Reputation: 43892
The Typed Racket reference indicates that it's possible to use with-type
to created “typed regions” within untyped code.
The
with-type
form allows for localized Typed Racket regions in otherwise untyped code.
It’s a little unclear how to actually use this, though. Obviously, using such a feature needs to take place within an untyped module using #lang racket
or something similar. How should the with-type
binding be imported?
A naïve attempt is just to require
Typed Racket, but this causes failures with how TR overwrites existing syntactic forms.
(require typed/racket)
(struct point (x y)) ; complains about missing type annotations
Trying to use only-in
to simply require with-type
and nothing else sort of works, but then none of the required type bindings (such as Number
or ->
) exist.
It seems like the only way to do this would be to manually use only-in
to import only the things that I need, but this feels laborious. I could also use prefix-in
, but then of course everything would be scattered with prefixes.
Is there a recommended way of doing this, or is this feature somewhat deprecated?
Upvotes: 4
Views: 144
Reputation: 5053
I would just use except-in
(or perhaps rename-in
) to avoid the few identifiers that don't work in both typed and untyped programs. Like this modification of Greg's program:
#lang racket/base
(require (except-in typed/racket struct))
(struct point (x y))
(let ([x 'hello])
(with-type
#:result String
#:freevars ([x String])
(string-append x ", world")))
Upvotes: 1
Reputation: 16260
I don't know the fundamental answer. A guess is that it's the sort of thing that would be useful when writing macros, as opposed to code you'd write directly?

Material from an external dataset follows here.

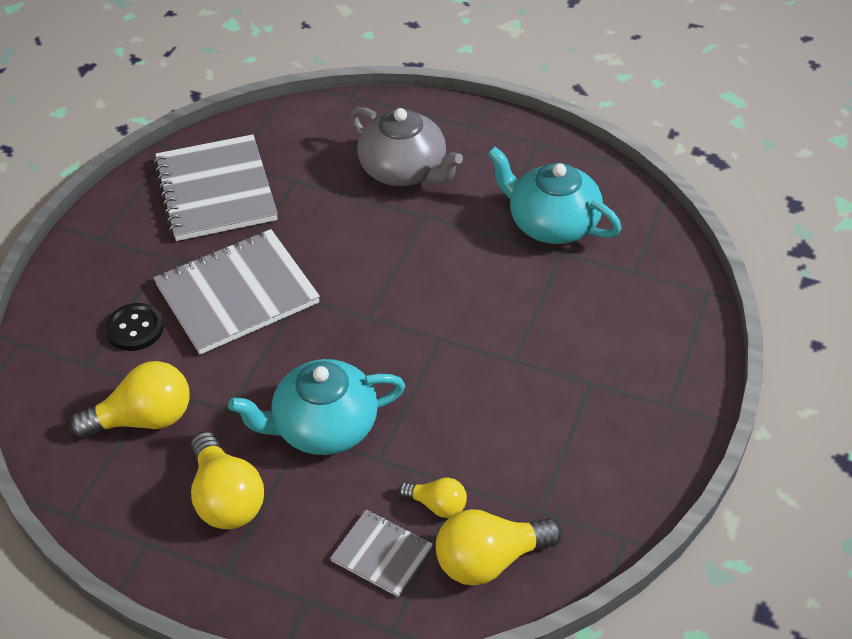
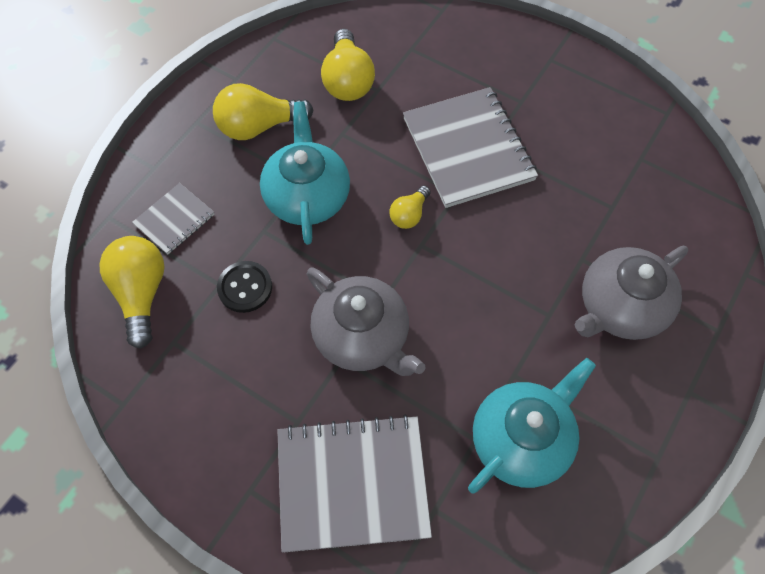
camera: 100 degrees right, 15 degrees up
black button [105,303,164,351] -> black button moved to [217,261,272,313]
grey notebook [154,134,278,241] -> grey notebook moved to [277,415,432,552]
yellow light bulb [399,478,467,518] -> yellow light bulb moved to [389,186,430,229]
none -> grey teapot [307,268,426,376]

A practical idea: You can use local-require
to limit the "contamination" of the TR require. And you can flip to using except-in
if that's less work then only-in
.
For instance this example from the docs get close, but gives a weird error presumably because it's using TR's quote
:
#lang racket/base
(let ([x 'hello])
(local-require typed/racket)
(with-type
#:result String
#:freevars ([x String])
(string-append x ", world")))
; /tmp/so.rkt:7:21: quote: identifier used out of context
; in: quote
Excluding that with except-in
gives the desired error:
(let ([x 'hello])
(local-require (except-in typed/racket quote))
(with-type
#:result String
#:freevars ([x String])
(string-append x ", world")))
; x: broke its contract
; promised: String
; produced: 'hello
; in: String
; contract from: /tmp/so.rkt
; blaming: /tmp/so.rkt
; (assuming the contract is correct)
; at: /tmp/so.rkt:14.17
But yeah. This is just fiddling with the edges and not getting to the heart of it.